Friday, December 28, 2007

Premature E-cachinnation

Days to go before it’s 2008, I realize, but already I’ve resolved to devolve in the coming year. There’s something I’d like to do a lot less, and it’s a something that’s frequently regarded by others as a signature of sorts for me – my smile.



The impetus for this, you ax? It comes out of a conversation I had a while back with Adam Bock. Now Adam is not a smiley kind of guy, in my opinion, but it came out that we came to feel we both offer up our smiles too much and too easily, as a reflex. Adam observed that it’s a trait endemic to gay men in particular – smiling as an act of submission, a way of saying “see, I’m harmless.” Just as so many gay people wind up in helping professions as an unconscious way of self-justification (“I make an important contribution to society”), so too does the self-deprecating smile telegraph that the smiler is soft and toothless and not worth attacking.

Also, because society tends to look on smiling, friendly people as weaker than their more impassive counterparts, smiling for gay men can broadcast an acceptance of their own second-class status.

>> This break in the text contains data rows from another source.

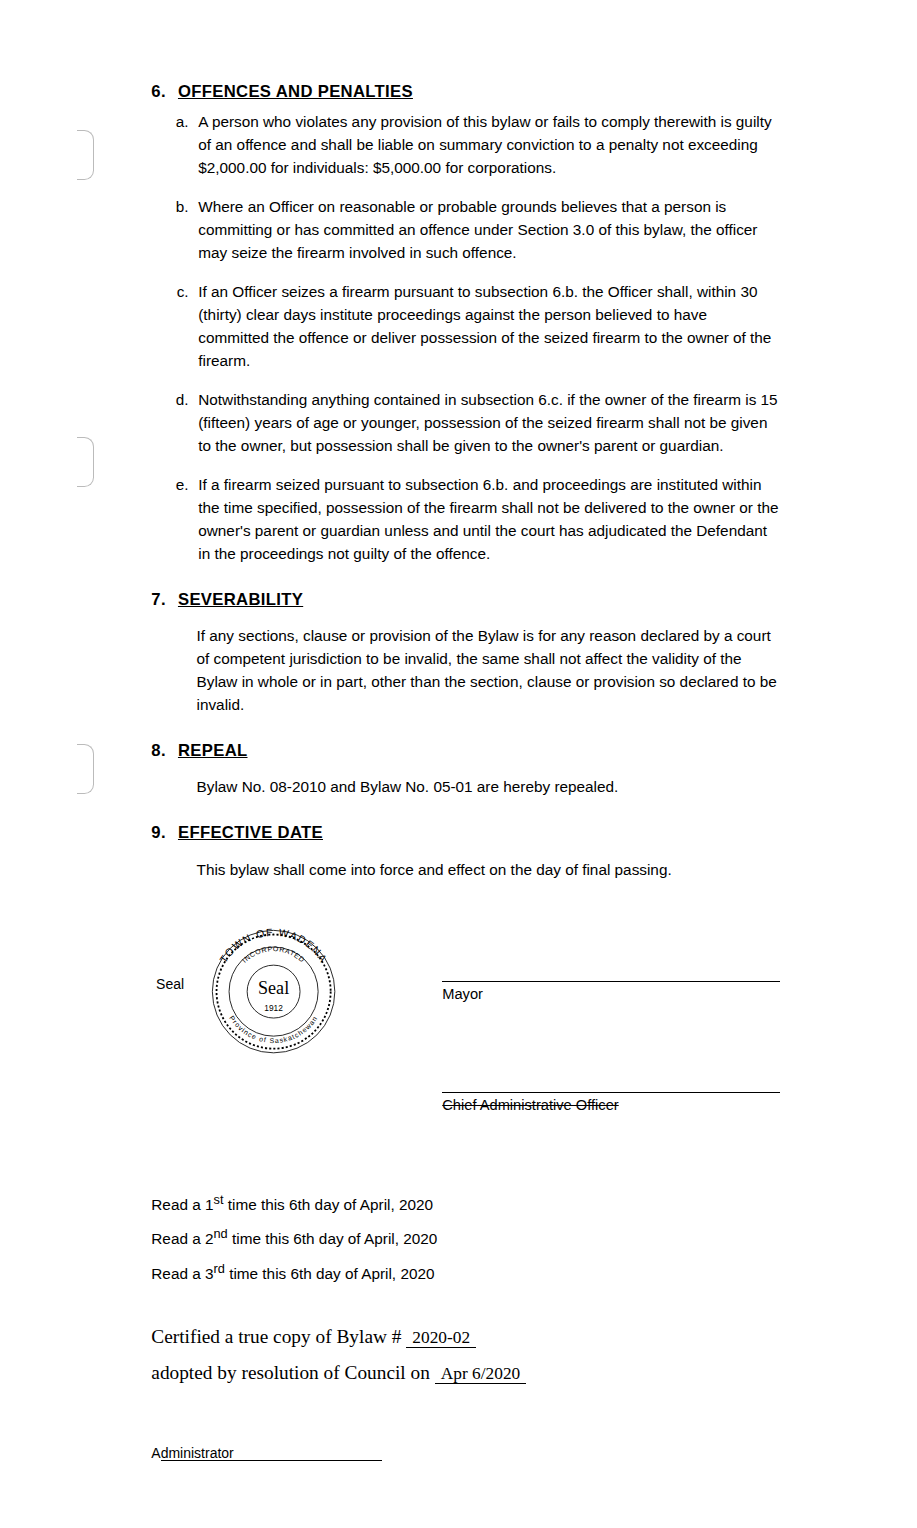6. OFFENCES AND PENALTIES
A person who violates any provision of this bylaw or fails to comply therewith is guilty of an offence and shall be liable on summary conviction to a penalty not exceeding $2,000.00 for individuals: $5,000.00 for corporations.
Where an Officer on reasonable or probable grounds believes that a person is committing or has committed an offence under Section 3.0 of this bylaw, the officer may seize the firearm involved in such offence.
If an Officer seizes a firearm pursuant to subsection 6.b. the Officer shall, within 30 (thirty) clear days institute proceedings against the person believed to have committed the offence or deliver possession of the seized firearm to the owner of the firearm.
Notwithstanding anything contained in subsection 6.c. if the owner of the firearm is 15 (fifteen) years of age or younger, possession of the seized firearm shall not be given to the owner, but possession shall be given to the owner's parent or guardian.
If a firearm seized pursuant to subsection 6.b. and proceedings are instituted within the time specified, possession of the firearm shall not be delivered to the owner or the owner's parent or guardian unless and until the court has adjudicated the Defendant in the proceedings not guilty of the offence.
7. SEVERABILITY
If any sections, clause or provision of the Bylaw is for any reason declared by a court of competent jurisdiction to be invalid, the same shall not affect the validity of the Bylaw in whole or in part, other than the section, clause or provision so declared to be invalid.
8. REPEAL
Bylaw No. 08-2010 and Bylaw No. 05-01 are hereby repealed.
9. EFFECTIVE DATE
This bylaw shall come into force and effect on the day of final passing.
Seal TOWN OF WADENA Province of Saskatchewan INCORPORATED Seal 1912
 
Mayor
 
Chief Administrative Officer
Read a 1st time this 6th day of April, 2020
Read a 2nd time this 6th day of April, 2020
Read a 3rd time this 6th day of April, 2020
Certified a true copy of Bylaw # 2020-02
adopted by resolution of Council on Apr 6/2020
Administrator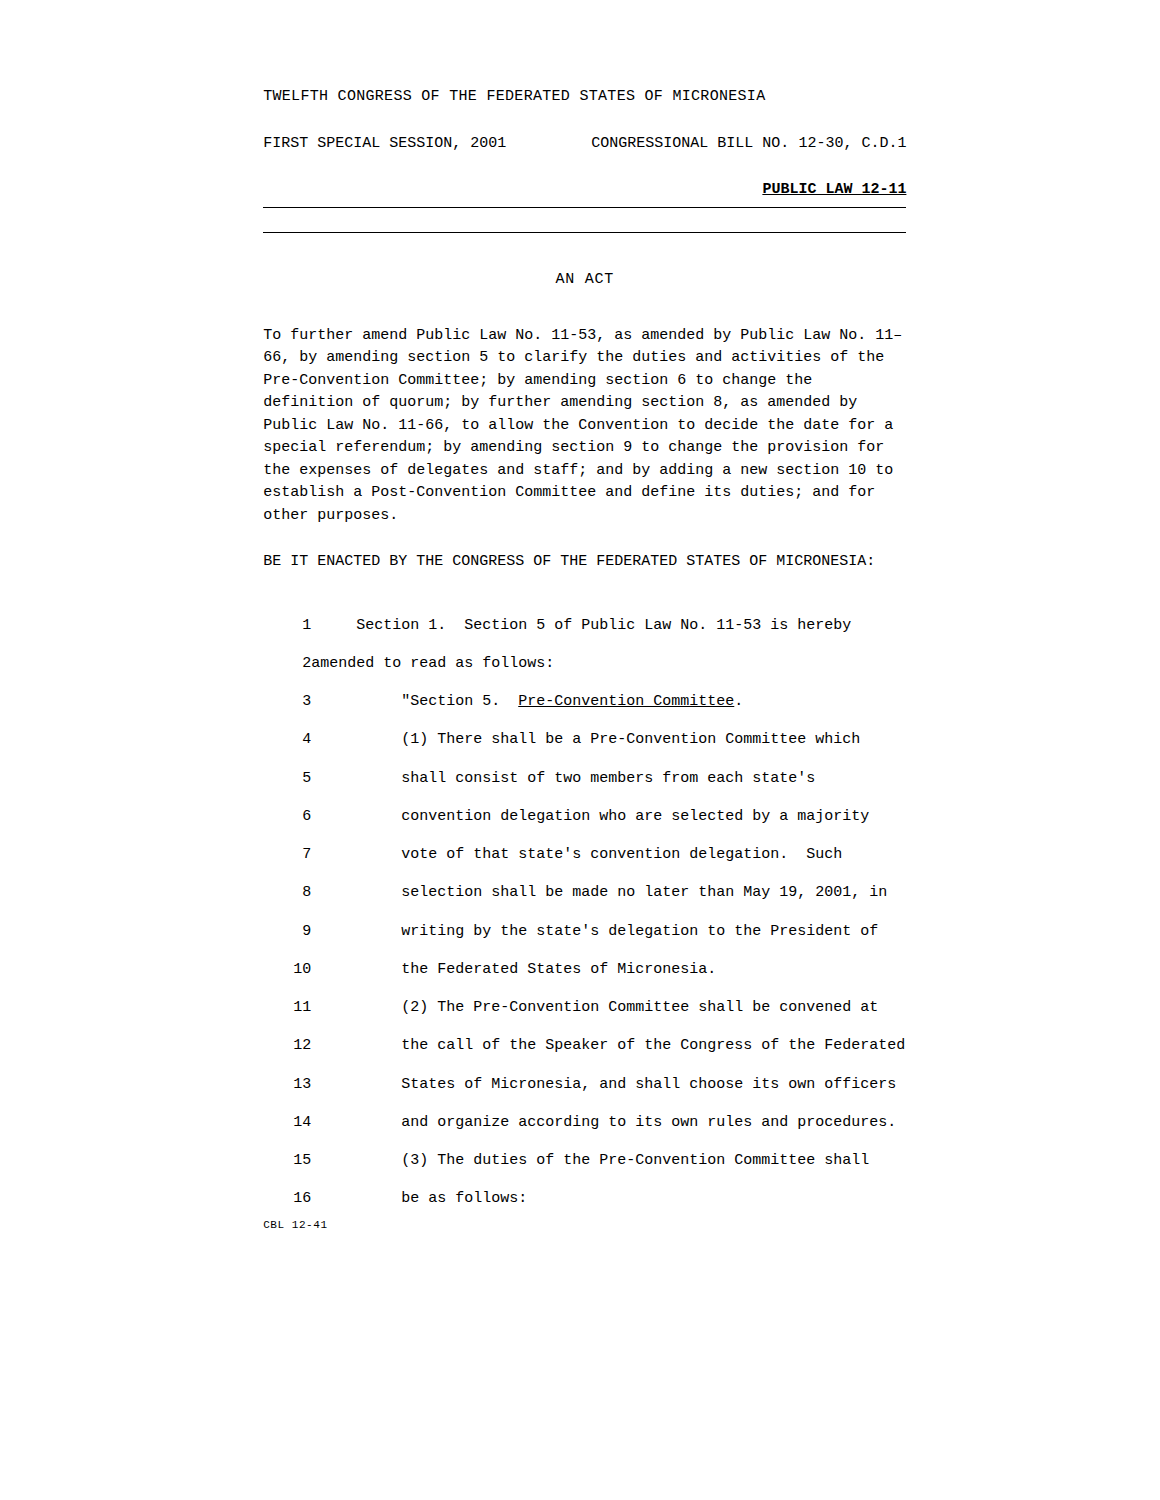TWELFTH CONGRESS OF THE FEDERATED STATES OF MICRONESIA
FIRST SPECIAL SESSION, 2001 CONGRESSIONAL BILL NO. 12-30, C.D.1
PUBLIC LAW 12-11
AN ACT
To further amend Public Law No. 11-53, as amended by Public Law No. 11–66, by amending section 5 to clarify the duties and activities of the Pre-Convention Committee; by amending section 6 to change the definition of quorum; by further amending section 8, as amended by Public Law No. 11-66, to allow the Convention to decide the date for a special referendum; by amending section 9 to change the provision for the expenses of delegates and staff; and by adding a new section 10 to establish a Post-Convention Committee and define its duties; and for other purposes.
BE IT ENACTED BY THE CONGRESS OF THE FEDERATED STATES OF MICRONESIA:
| 1 | Section 1. Section 5 of Public Law No. 11-53 is hereby |
| 2 | amended to read as follows: |
| 3 | "Section 5. Pre-Convention Committee . |
| 4 | (1) There shall be a Pre-Convention Committee which |
| 5 | shall consist of two members from each state's |
| 6 | convention delegation who are selected by a majority |
| 7 | vote of that state's convention delegation. Such |
| 8 | selection shall be made no later than May 19, 2001, in |
| 9 | writing by the state's delegation to the President of |
| 10 | the Federated States of Micronesia. |
| 11 | (2) The Pre-Convention Committee shall be convened at |
| 12 | the call of the Speaker of the Congress of the Federated |
| 13 | States of Micronesia, and shall choose its own officers |
| 14 | and organize according to its own rules and procedures. |
| 15 | (3) The duties of the Pre-Convention Committee shall |
| 16 | be as follows: |
CBL 12-41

There is a study related to this, which John Tierney quoted in The New York Times earlier this year, that speaks to this bias:

While we typically think of a smile as displaying our emotional state (happiness), it also appears that smiles convey information about the signaler’s status. Specifically, lower status individuals appear to smile more than higher status individuals. I suspect that this is due, in part, to the fact that there are several different types of smiles, including a true happiness smile and a true embarrassment smile. The latter smile, the embarrassment display, is often seen as an appeasement display in primates. Jimmy Carter smiled a lot, George Bush smiles much less. Jimmy Carter is generally perceived to be warm and friendly, but not very dominant and strong. George Bush is perceived be somewhat less warm and friendly, but is seen as quite dominant and strong.

Not that we shouldn’t smile at all, thank heavens people do. But for me, well . . . it’s a habit I’d like to break. And let me add that (notwithstanding the illustration I chose to accompany this post) I’m not saying my smile is fake or forced, I’ve just come to the point where I distrust my very readiness to smile. To always seek to blend with others, to pacify, to help and to cheerlead.